主婦の部屋です。奥行きのある広さ。裕福なお家に嫁いでもやるべきことは沢山あるようです。箪笥は別室で沢山展示してありました、かなり良いものです。

還暦のお祝いです。「お父様、お母様、60年間お疲れ様でした、これからもどうか長生きして下さい・・・子供一同」の図。それにしてもどれだけ家族がいるんでしょう、これだけのご馳走、残さず食べ切れるのかが気になります。
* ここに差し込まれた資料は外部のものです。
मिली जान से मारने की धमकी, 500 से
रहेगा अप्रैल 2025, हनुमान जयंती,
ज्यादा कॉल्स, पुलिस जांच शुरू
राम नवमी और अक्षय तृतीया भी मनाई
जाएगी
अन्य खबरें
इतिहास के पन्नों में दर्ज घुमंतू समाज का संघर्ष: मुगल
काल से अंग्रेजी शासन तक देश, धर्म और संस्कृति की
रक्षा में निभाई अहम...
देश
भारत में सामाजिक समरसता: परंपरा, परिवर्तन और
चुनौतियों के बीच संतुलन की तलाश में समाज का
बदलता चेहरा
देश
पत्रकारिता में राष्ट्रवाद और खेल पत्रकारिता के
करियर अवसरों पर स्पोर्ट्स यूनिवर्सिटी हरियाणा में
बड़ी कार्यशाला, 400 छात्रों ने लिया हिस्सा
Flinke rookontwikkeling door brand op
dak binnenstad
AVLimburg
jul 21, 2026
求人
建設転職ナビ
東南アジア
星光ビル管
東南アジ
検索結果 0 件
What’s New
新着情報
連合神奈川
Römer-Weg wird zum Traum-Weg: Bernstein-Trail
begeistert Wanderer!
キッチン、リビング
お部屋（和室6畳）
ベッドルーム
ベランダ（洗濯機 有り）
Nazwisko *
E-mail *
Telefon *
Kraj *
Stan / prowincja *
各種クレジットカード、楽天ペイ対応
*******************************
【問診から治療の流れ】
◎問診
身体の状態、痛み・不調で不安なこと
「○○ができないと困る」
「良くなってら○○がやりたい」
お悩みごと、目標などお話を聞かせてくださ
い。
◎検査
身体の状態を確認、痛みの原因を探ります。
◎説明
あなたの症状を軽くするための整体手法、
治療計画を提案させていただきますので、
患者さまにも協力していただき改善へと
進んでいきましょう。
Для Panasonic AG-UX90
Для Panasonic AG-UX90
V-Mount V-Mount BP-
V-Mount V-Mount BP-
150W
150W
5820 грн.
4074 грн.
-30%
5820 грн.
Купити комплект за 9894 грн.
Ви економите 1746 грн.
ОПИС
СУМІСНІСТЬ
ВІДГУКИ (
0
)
カメラに収まりきれない、お母さん側にもまだあるご馳走。

芸が細かいなぁ〜♪

ここに一人の両班がその生涯を閉じました。ご遺体はこのようにしっかりくるみ、埋葬されます。私が写真撮るのに飽きただけで、お墓の様子もしっかり案内されていましたよ。だいぶミニチュア版ですが、日本の古墳を思わせるものでした。両班って相当身分が高いんですね、お葬式は豪華に飾られた山車が出たり、お屋敷内には、位牌専用の建物もちゃんとあるんですよ。

この日、私と行動を共にしたHさんです、可愛いでしょ?安東の男の子たちにモテモテでした。館内の、勝手にチマチョゴリを着て撮影ができるコーナーにて。

「行きはよいよい帰りはこわい」とはこのダムのことです。見学に来られる方はお気をつけ下さいね、タクシー乗り場なんてございませんよ! 町に戻るには、ザアザア降りの中、ひたすら歩くしか手段なし・・・。お腹空いたぁ、周囲のレストランでサバ食べたいのは山々だけど、こんなところで長居するより少しでも町に近づきたいと、辛抱して帰ることにしました。1時間ほど歩いたかなぁ…町が見えてきたのに、どんだけ歩いても距離縮まらないのです。これで380円とは韓国のタクシー料金、やっぱり安すぎますッ!

やっとのことで帰り着き、前述の通り、ヘトヘトになって、「安東チムタク」を食べに行ったのでした。